How I Work

My approach to therapy is a holistic and integrated one which recognises the importance of body as well as mind processes. I work by exploring your thoughts, feelings, beliefs, behaviour and physical responses, helping you gain clarity around your experience, particularly noticing repeating patterns in how you relate to yourself and those around you.

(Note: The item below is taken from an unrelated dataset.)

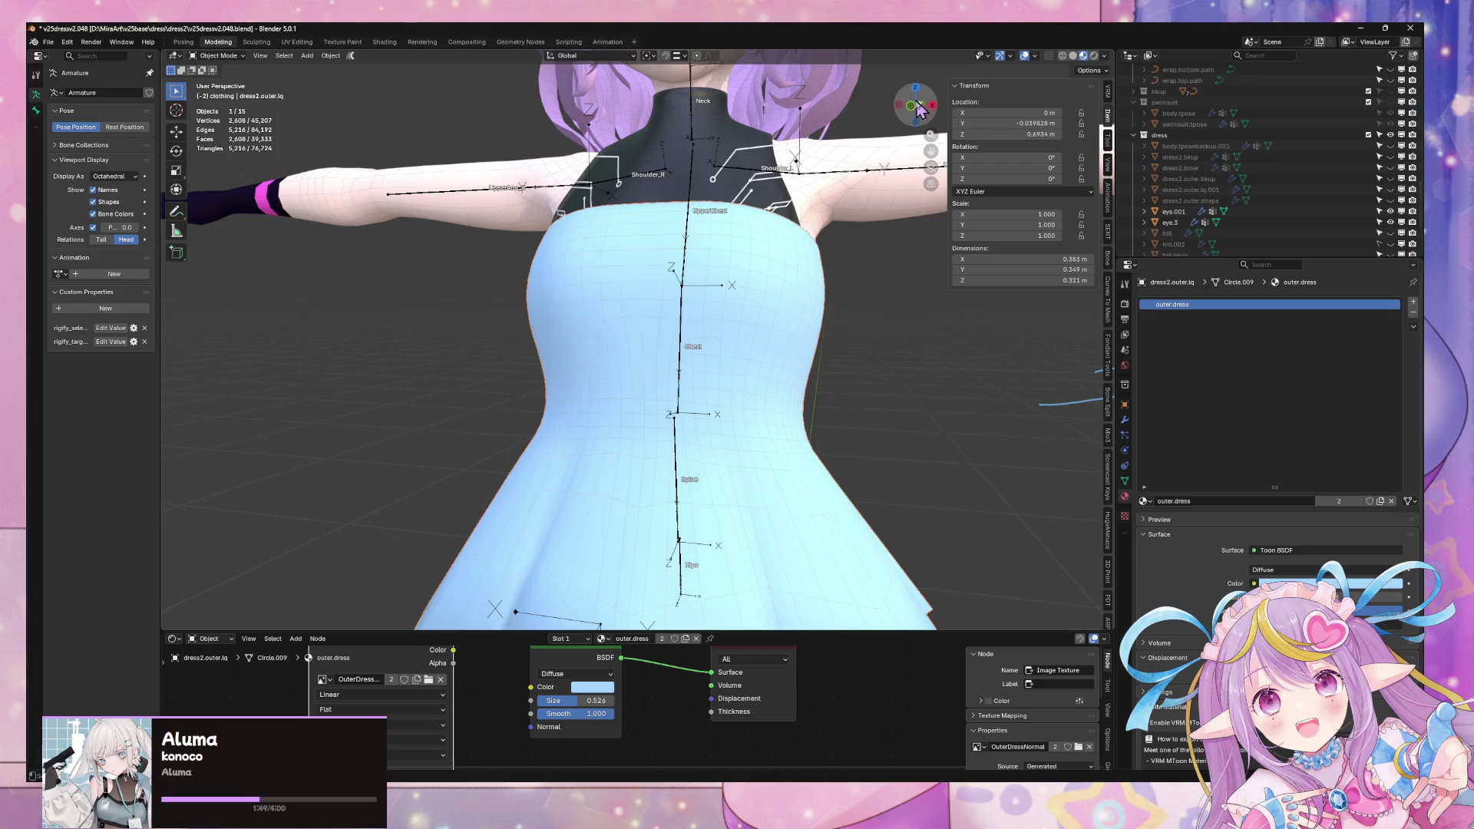
pyautogui.click(913, 105)
pyautogui.scroll(-4, 891, 226)
pyautogui.scroll(3, 891, 226)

Through our life experiences and interaction with others we can learn to change ourselves to "fit in" and then lose touch with what we really think and feel. We can become stuck in patterns of behaviour and beliefs about ourselves that get in the way, changing how we relate to ourselves and to others, and stopping us living satisfying lives.

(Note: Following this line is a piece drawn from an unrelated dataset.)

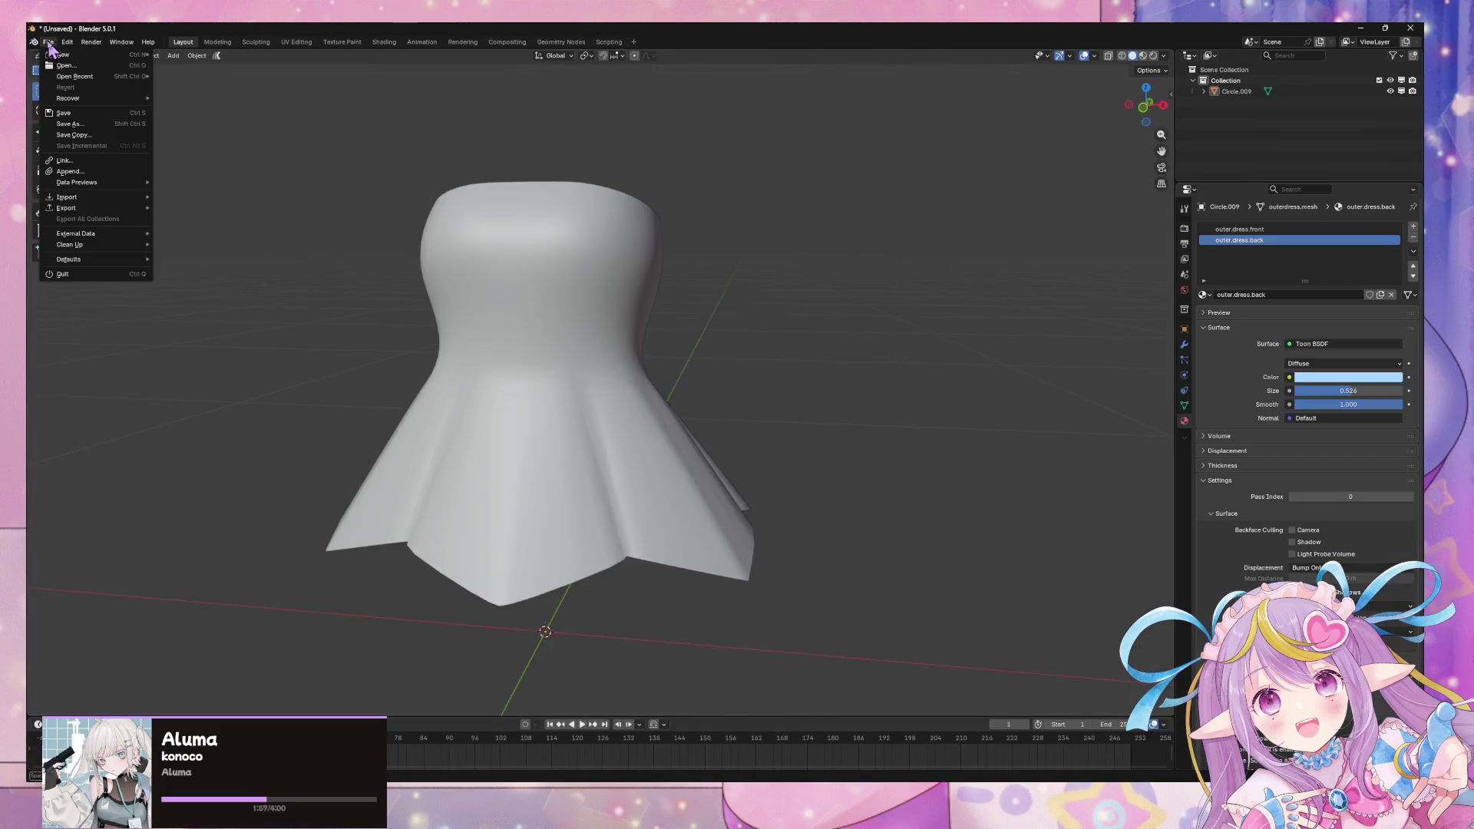
pyautogui.moveTo(80, 58)
pyautogui.click(185, 60)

I work at your pace, supporting you to come to a greater awareness of yourself, whilst being gently challenging. The therapeutic relationship provides the context for our exploration and is the means through which healing comes. Through our dialogue new possibilities can emerge, enabling you to make different choices about how you live your life.

About Me

I have always been interested in therapy and how it works after I experienced it for several years myself in my twenties. After completing my psychology degree I worked for Naval Welfare offering emotional support by telephone to Naval Personnel and their families, and also trained as a volunteer bereavement counsellor working primarily with children.


These experiences led me to want to train professionally as a counsellor. I did this whilst I worked in a voluntary organisation which supported families with young children. Here I facilitated training days that included assertiveness, counselling skills, parenting skills, stress management and relaxation, and building self esteem.

Once qualified as a counsellor I gained extensive experience working within the NHS with clients experiencing depression and anxiety; sometimes due to longstanding issues and sometimes as a result of recent life events. I also worked within a counselling service working therapeutically with clients who wanted help to reduce or manage their alcohol use, alongside addressing the underlying trauma that triggered this. I developed a small private practice alongside these positions.


Since my initial training I had wanted to deepen my skills further and chose to study Gestalt Psychotherapy at The Metanoia Institute in London. This training was an intensive five years of study that deepened my awareness of the importance and value of exploring body processes, as well as mind, to help me understand and make meaning of my experience. Our felt sense offers an implicit knowing that we have learnt to ignore, giving priority to our thoughts.


I have built on that knowledge and experience to specifically focus on how we can use our felt sense to help ourselves live more fully if we have experienced trauma. Sensorimotor psychotherapy focusses on our immediate experience - it does not require a retelling of our trauma, but exploring how it continues to impact us bodily in the present so we can restore a sense of safety. For some that is enough but for others we can then process what is "left over" from that past experience.

“You cannot protect yourself from sadness without protecting yourself from happiness.” ― Jonathan Safran Foer

Qualifications

MSc Gestalt Psychotherapy

BSc (Hons) Psychology

Dip Gestalt Psychotherapy

Adv Dip Humanistic Counselling

Sensorimotor Psychotherapy for Trauma Themes

Certificate in Adoption Support Counselling

Teaching Certificate

Counselling for Depression (NICE approved)

I am committed to my continuing professional development as a practitioner to ensure the ongoing effectiveness of my practice.


I am a qualified psychotherapist Registered with the United Kingdom Council of Psychotherapists and work to their Code of Ethics. I am also an accredited member of the British Association of Counsellors and Psychotherapist.